> WHAT YOU NEED TO DO: Keep the pictures out, and restate the listing that follows exactly as written.

> DATA BELOW:

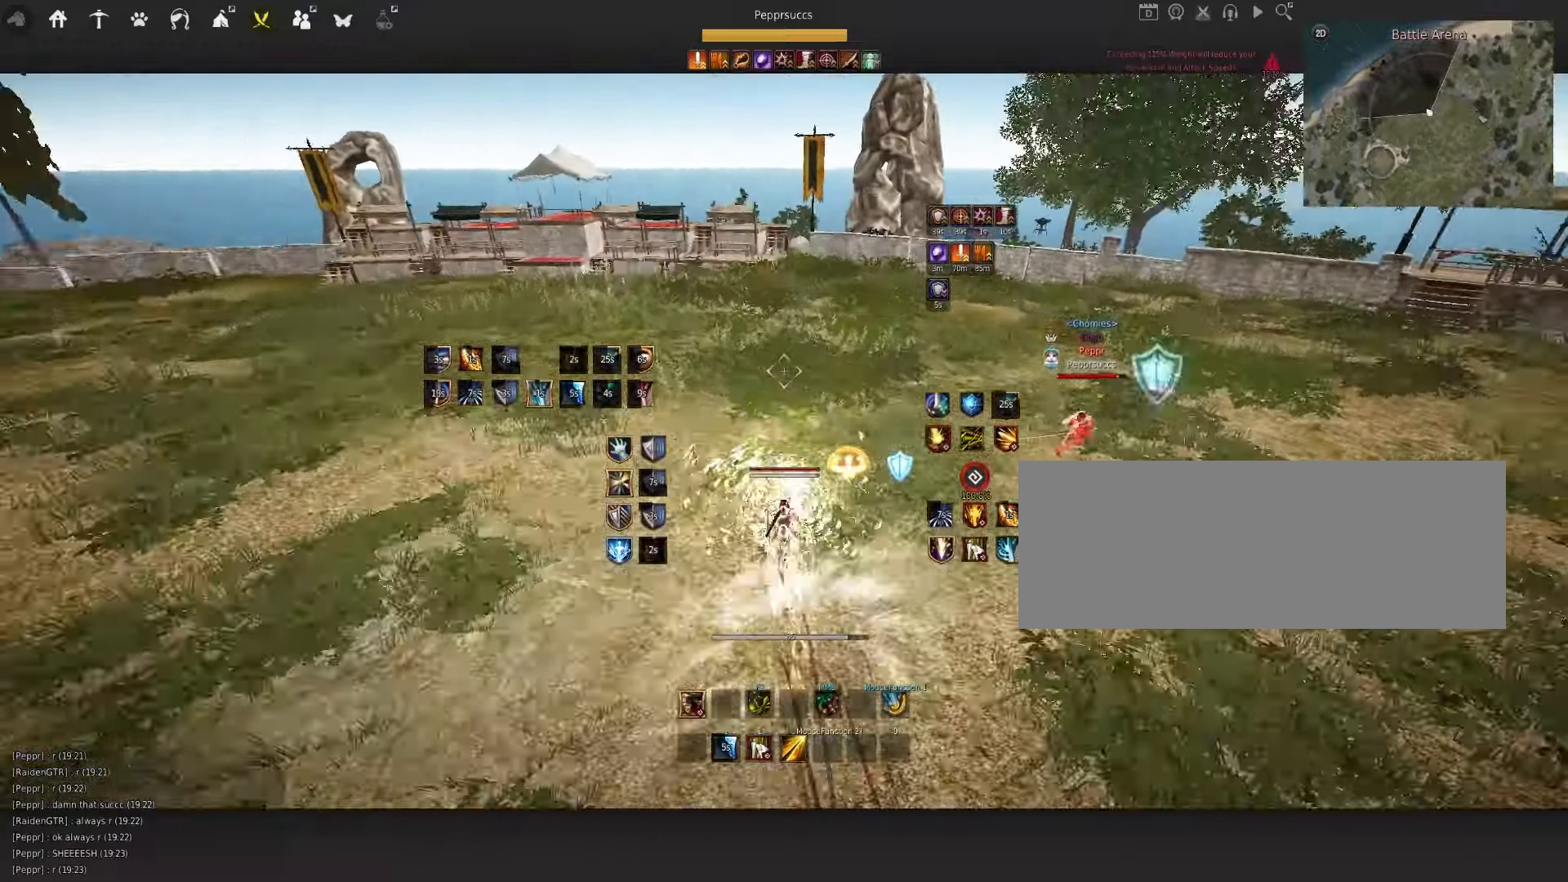
{"keys": ["d", "q"], "mouse": ["right"], "events": [[133, "mouse_left", "down"], [200, "space", "down"], [217, "mouse_left", "up"], [283, "q", "down"], [317, "space", "up"], [367, "d", "down"], [433, "mouse_right", "down"]]}
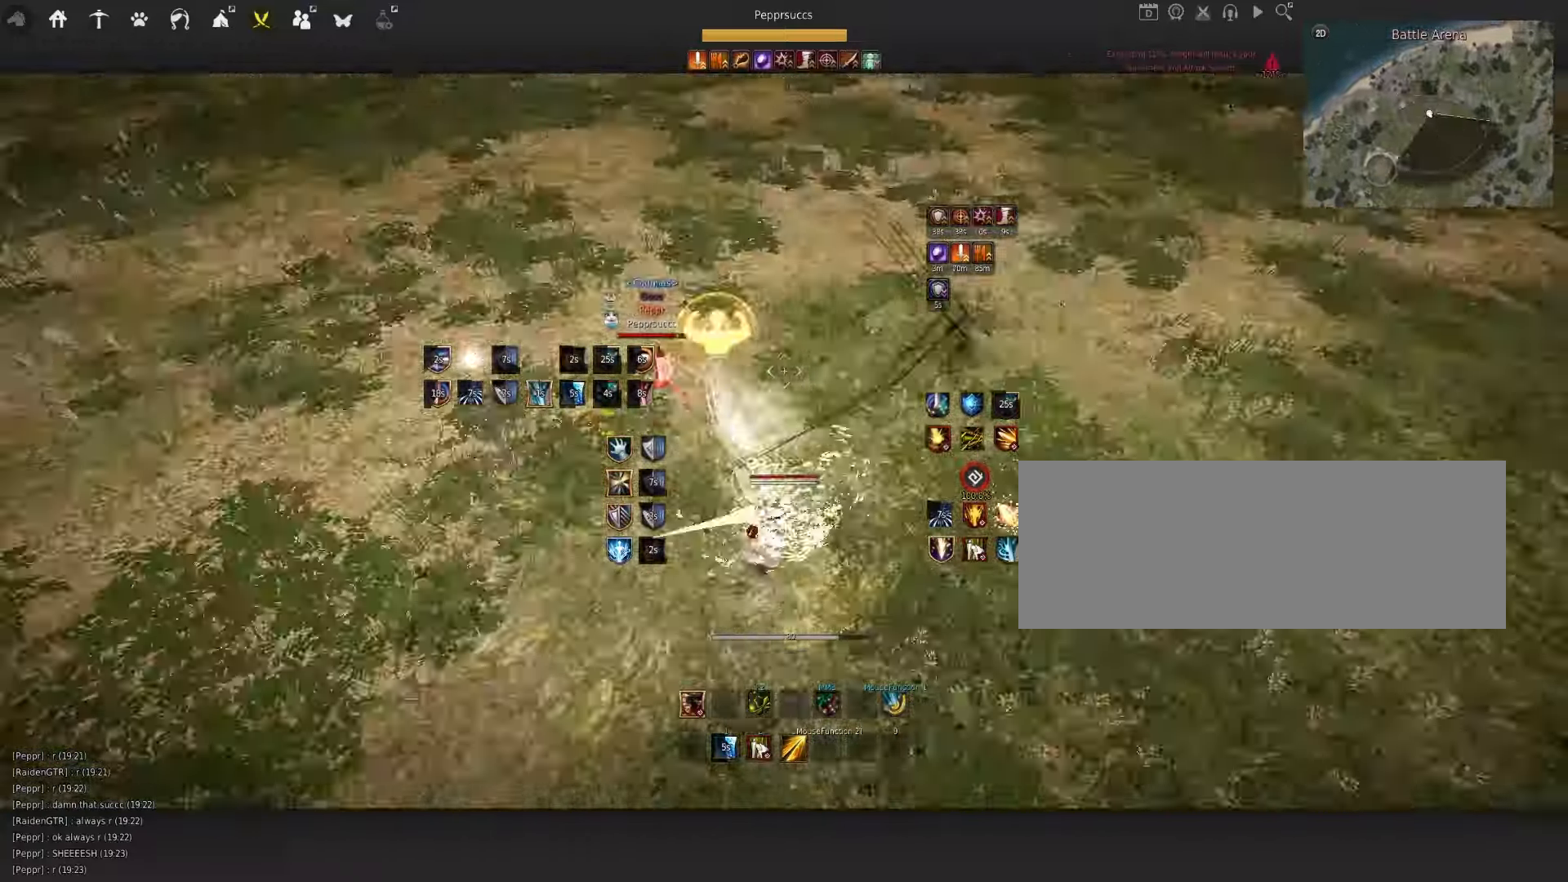
{"keys": [], "mouse": [], "events": [[50, "q", "up"], [67, "d", "up"], [200, "mouse_right", "up"], [317, "f", "down"], [467, "f", "up"]]}
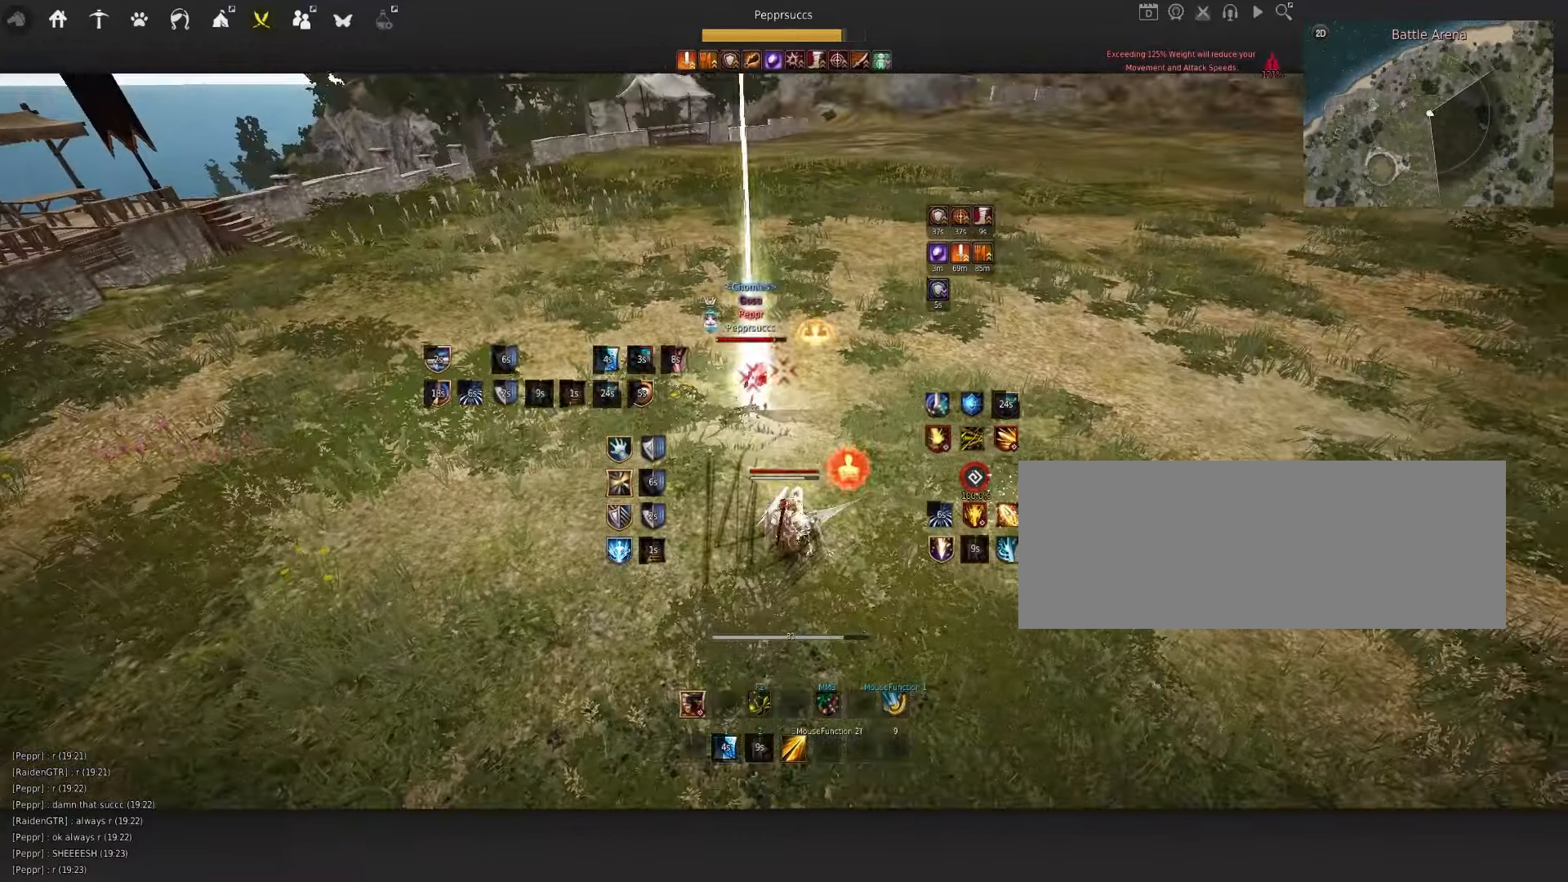
{"keys": [], "mouse": ["left"], "events": [[283, "mouse_left", "down"]]}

> SOLVED EXERCISE:
{"keys": ["d", "q"], "mouse": ["right"], "events": [[133, "mouse_left", "down"], [200, "space", "down"], [217, "mouse_left", "up"], [283, "q", "down"], [317, "space", "up"], [367, "d", "down"], [433, "mouse_right", "down"]]}
{"keys": [], "mouse": [], "events": [[50, "q", "up"], [67, "d", "up"], [200, "mouse_right", "up"], [317, "f", "down"], [467, "f", "up"]]}
{"keys": [], "mouse": ["left"], "events": [[283, "mouse_left", "down"]]}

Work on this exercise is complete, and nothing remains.